▸ YOUR TASKS
1/ Copy from the residential placement rule, beginning at the words "(8) Notice of" and stopping after the words "good cause shown.".
2/ According to the residential placement rule, why may the department place a child before any hearing takes place? Answer in one to three sentences.
3/ Go on with the residential placement rule after its final sentence.

++++ EXERCISE TEXT ++++

(5) Immediate Placement. If the evaluator’s written assessment indicates that the child requires immediate placement in a residential treatment program and that such placement cannot wait for a hearing, then the department may place the child pending a hearing, unless the court orders otherwise.
(6) Guardian ad Litem. The guardian ad litem must be represented by an attorney at all proceedings under this rule, unless the guardian ad litem is acting as an attorney.
(7) Status Hearing. On the filing of a motion for placement, the court must set the matter for a status hearing within 48 hours, excluding weekends and holidays. The department must timely provide notice of the date, time, and place of the hearing to all parties and participants.
(8) Notice of Hearing. The child’s attorney or guardian ad litem must notify the child of the date, time, and place and communication technology information for the hearing. No hearing may proceed without the presence of the child’s attorney. The guardian ad litem may be excused by the court for good cause shown.

++++ PROVIDED DATA ++++

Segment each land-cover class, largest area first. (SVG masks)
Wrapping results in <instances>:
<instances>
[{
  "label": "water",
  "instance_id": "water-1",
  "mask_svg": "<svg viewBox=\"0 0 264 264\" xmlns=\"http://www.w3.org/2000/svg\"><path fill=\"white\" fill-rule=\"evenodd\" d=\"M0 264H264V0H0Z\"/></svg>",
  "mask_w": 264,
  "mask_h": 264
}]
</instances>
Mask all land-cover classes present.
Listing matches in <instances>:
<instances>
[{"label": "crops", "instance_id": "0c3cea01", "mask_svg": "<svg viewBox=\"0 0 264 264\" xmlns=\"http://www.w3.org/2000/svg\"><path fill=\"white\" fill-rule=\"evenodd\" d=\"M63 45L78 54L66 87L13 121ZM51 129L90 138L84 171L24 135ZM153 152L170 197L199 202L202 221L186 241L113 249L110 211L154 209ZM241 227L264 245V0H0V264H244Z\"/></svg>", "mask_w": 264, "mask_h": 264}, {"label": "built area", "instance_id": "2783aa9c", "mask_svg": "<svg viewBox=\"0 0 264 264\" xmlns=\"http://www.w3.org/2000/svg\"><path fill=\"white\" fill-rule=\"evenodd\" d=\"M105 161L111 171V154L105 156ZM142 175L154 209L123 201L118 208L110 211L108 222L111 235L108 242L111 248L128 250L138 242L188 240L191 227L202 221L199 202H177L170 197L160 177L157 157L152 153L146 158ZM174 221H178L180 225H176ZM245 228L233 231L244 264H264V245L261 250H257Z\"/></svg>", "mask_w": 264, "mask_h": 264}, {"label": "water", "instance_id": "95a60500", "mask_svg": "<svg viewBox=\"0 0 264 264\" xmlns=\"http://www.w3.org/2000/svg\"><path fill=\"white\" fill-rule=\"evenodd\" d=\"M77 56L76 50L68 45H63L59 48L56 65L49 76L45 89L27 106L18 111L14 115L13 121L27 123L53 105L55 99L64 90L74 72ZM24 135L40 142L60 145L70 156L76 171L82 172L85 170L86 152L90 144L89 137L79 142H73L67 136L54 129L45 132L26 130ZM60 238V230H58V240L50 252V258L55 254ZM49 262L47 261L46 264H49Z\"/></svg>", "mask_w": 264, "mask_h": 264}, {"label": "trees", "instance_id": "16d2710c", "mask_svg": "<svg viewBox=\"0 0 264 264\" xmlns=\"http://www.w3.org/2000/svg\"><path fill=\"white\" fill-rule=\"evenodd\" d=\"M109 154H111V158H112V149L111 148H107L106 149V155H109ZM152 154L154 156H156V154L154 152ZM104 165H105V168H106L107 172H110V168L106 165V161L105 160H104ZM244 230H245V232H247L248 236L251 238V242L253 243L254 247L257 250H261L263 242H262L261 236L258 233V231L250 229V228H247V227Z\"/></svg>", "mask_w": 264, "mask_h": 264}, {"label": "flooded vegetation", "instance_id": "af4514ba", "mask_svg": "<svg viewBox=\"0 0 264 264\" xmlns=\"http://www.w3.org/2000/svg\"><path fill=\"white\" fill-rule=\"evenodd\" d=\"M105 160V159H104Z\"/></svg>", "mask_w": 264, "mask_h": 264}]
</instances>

++++

▸ RESPONSES TO THE EXERCISE
1/
(8) Notice of Hearing. The child’s attorney or guardian ad litem must notify the child of the date, time, and place and communication technology information for the hearing. No hearing may proceed without the presence of the child’s attorney. The guardian ad litem may be excused by the court for good cause shown.

2/ The department may place the child pending a hearing when the evaluator's written assessment indicates that the child requires immediate placement in a residential treatment program and that the placement cannot wait for a hearing. This applies unless the court orders otherwise.

3/
(9) Disagreement with Placement. If no party disagrees with the department’s motion at the status hearing, then the motion for placement may be approved by the court. However, if any party, including the child, disagrees, then the court must set the matter for hearing within 10 working days.
(10) Presence of Child. The child must be present at the hearing unless the court determines under subdivision (c) that a court appearance is not in the child’s best interest. In such circumstances, the child must be provided the opportunity to express his or her views to the court by a method deemed appropriate by the court.
(11) Hearing on Placement.
(A) At the hearing, the court must consider, at a minimum, all of the following:
(i) based on an independent assessment of the child, the recommendation of a department representative or authorized agent that the residential treatment is in the child’s best interest and a showing that the placement is the least restrictive available alternative;
(ii) the recommendation of the guardian ad litem;
(iii) the written findings of the evaluation and suitability assessment prepared by a qualified evaluator; and
(iv) the views regarding placement in residential treatment that the child expresses to the court.
(B) All parties must be permitted to present evidence and witnesses concerning the suitability of the placement.
(C) If the court determines that the child is not suitable for residential treatment, the court must order the department to place the child in the least restrictive setting that is best suited to meet the child’s needs.
(b) Continuing Residential Placement Reviews.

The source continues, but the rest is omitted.